- February TIV rose 12.6% YoY and was up by 1% MoM (despite a shorter working month vs. January), registering at 50,718 units. YTD, TIV reached 100,991 units, up 1% compared to the same period last year. The growth was mainly driven by 4%-7% YoY increases in national makes’ volumes and in the non-national segment; Toyota (+57% YoY) and Honda (+42%) were the strongest performers. The rise in TIV was to a certain extent, driven by a recovery from hiccups related to JPJ’s new registration system experienced in the past three months.
- Honda sales saw a strong uplift since mid-2013 from the launch of the CKD Jazz and Jazz hybrid, priced competitively at RM74,814-RM89,912. The Jazz CKD was launched in July 2013 and the hybrid in Dec 2012. The momentum from the petrol variant in particular, is still being sustained. Toyota is recovering from a weak 2013 (which saw its TIV fall by 13% against industry growth of 4.5%). The new Vios launched in 4Q13 in particular, is providing a good push for this recovery.

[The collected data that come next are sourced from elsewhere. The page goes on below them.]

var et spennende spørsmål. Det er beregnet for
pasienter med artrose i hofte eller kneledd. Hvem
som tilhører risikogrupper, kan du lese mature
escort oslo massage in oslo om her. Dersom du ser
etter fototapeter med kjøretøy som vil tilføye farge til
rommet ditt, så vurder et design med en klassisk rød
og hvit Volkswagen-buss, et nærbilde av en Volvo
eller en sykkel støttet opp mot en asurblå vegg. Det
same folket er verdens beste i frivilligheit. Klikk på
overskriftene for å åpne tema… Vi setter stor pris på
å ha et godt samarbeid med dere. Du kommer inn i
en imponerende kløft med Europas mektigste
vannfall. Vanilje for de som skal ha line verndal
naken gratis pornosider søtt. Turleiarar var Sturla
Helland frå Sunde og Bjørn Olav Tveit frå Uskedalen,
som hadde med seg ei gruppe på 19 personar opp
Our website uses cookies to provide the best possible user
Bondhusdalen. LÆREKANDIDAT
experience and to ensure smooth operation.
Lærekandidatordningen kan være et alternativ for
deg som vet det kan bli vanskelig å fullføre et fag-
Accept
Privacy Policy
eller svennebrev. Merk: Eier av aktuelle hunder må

- While YTD volume, if annualised, stands at 605,946 units against our forecast of 679,205 (+3.6%) and MAA’s forecast of 670,000 (+2.2%), bear in mind that the 1st two months of the year are usually weak due to festive plant closures and post year-end discounting. Rising inflation and the weaker Ringgit against USD (YTD average of 3.3 vs. 2013 average of 3.15) are key risks to our call. However, our top picks i.e. BAuto and MBM are mainly exposed to the JPY, which has been more flattish (YTD average of 3.2 vs. 2013 average of 3.19).

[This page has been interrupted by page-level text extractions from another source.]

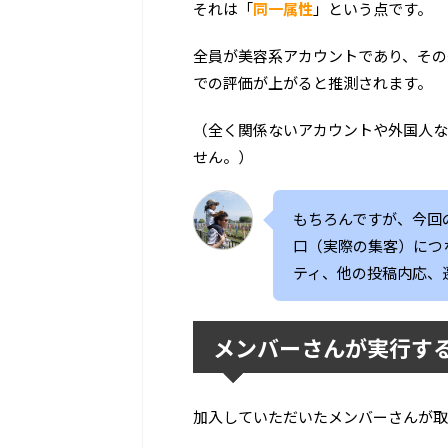
それは「
同一属性
」という点です。
全員が美容系アカウントであり、その
での評価が上がると推測されます。
（全く関係ないアカウントや外国人な
せん。）
もちろんですが、今回
口（実際の集客）につ
ティ、他の投稿内応、
メンバーさんが実行す
加入していただいたメンバーさんが取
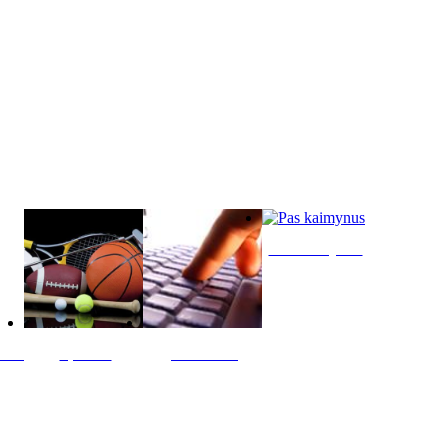
Pas kaimynus
ltis
Sportas
Skelbimai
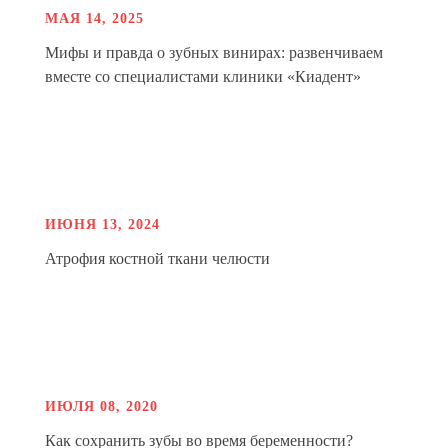
МАЯ 14, 2025
Мифы и правда о зубных винирах: развенчиваем
вместе со специалистами клиники «Киадент»
ИЮНЯ 13, 2024
Атрофия костной ткани челюсти
ИЮЛЯ 08, 2020
Как сохранить зубы во время беременности?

- BAuto is a play on margin expansion on the back of its transformation to a CKD business model and exposure to high growth export markets, rather than outright domestic volume growth, while MBM is deeply undervalued (implied value of its Perodua stake at just 8x FY14F earnings). APM does not have much net exposure to forex as volatilities in forex are passed on to customers. A huge cash hoard suggests potential acquisitive growth and APM is also a beneficiary of the opening up of auto manufacturing in Malaysia as well as Indonesia’s LCGC program.

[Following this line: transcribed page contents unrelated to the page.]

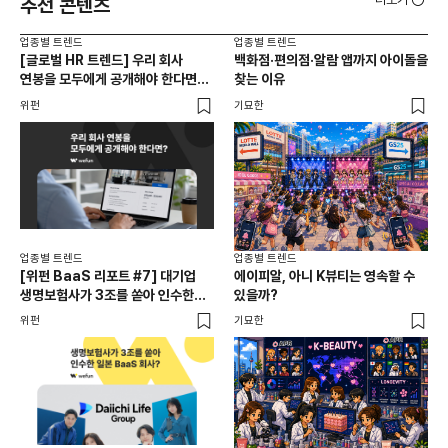
추천 콘텐츠
업종별 트렌드
업종별 트렌드
업종
[글로벌 HR 트렌드] 우리 회사
백화점·편의점·알람 앱까지 아이돌을
드라
연봉을 모두에게 공개해야 한다면? |
찾는 이유
진
급여 투명성 법, 해외 사례, 연봉
위펀
기묘한
기묘
공개, 채용 공고
업종별 트렌드
업종별 트렌드
업종
[위펀 BaaS 리포트 #7] 대기업
에이피알, 아니 K뷰티는 영속할 수
민음
생명보험사가 3조를 쏟아 인수한
있을까?
달
일본 BaaS 회사의 정체는?
위펀
기묘한
기묘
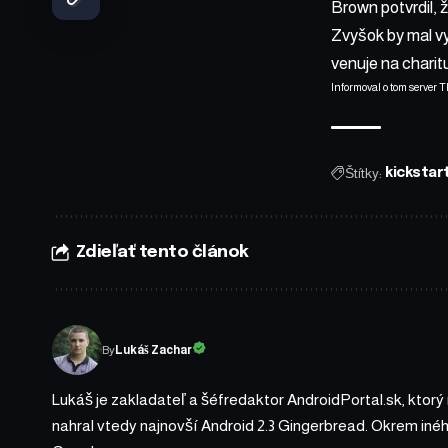
Brown potvrdil, ž
Zvyšok by mal vy
venuje na charit
Informoval o tom server
T
Štítky:
kickstar
Zdieľať tento článok
By
Lukáš Zachar
Lukáš je zakladateľ a šéfredaktor AndroidPortal.sk, ktorý
nahral vtedy najnovší Android 2.3 Gingerbread. Okrem iné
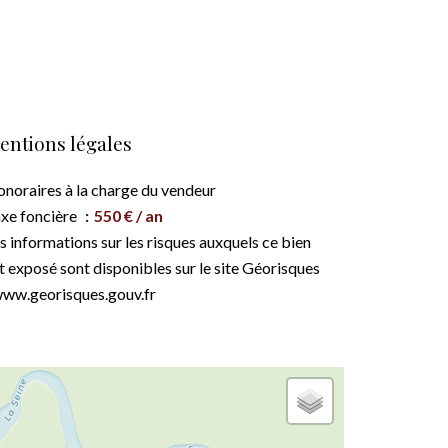
entions légales
noraires à la charge du vendeur
xe foncière
550 € / an
s informations sur les risques auxquels ce bien
t exposé sont disponibles sur le site Géorisques
www.georisques.gouv.fr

- Our BUY picks in the sector also benefit from cost reduction measures via:- (1) a 30% vendor cost reduction for Perodua over 2012-2013; (2) an estimated 25% reduction in duty costs for BAuto from its transformation to a CKD business model and EEV incentives; and (3) APM pulling out of certain Perodua development programs to avoid margin pressure from the latter’s cost down effort.
- Our recent downgrades on TCM and UMW were due to:- (1) a stronger USD; both players have significant exposure to USD imports i.e. 70%-100% of imports; (2) unfavourable positioning in the near term (post-EEV program launch) as the immediate EEV-qualified players, i.e. Honda and Mazda, stand to gain market share via improved pricing ability; and (3) potential margin pressure if non-EEV players react by reducing pricing without sufficient cost reduction measures in place.
- Our channel checks suggests that 2014 could see one of the highest number of new launches in recent years, with >50 new models (including facelifts) planned for launch including key models such as Proton GSC, new Perodua Viva, Mazda 3, the new Honda City and the Kia Optima facelift.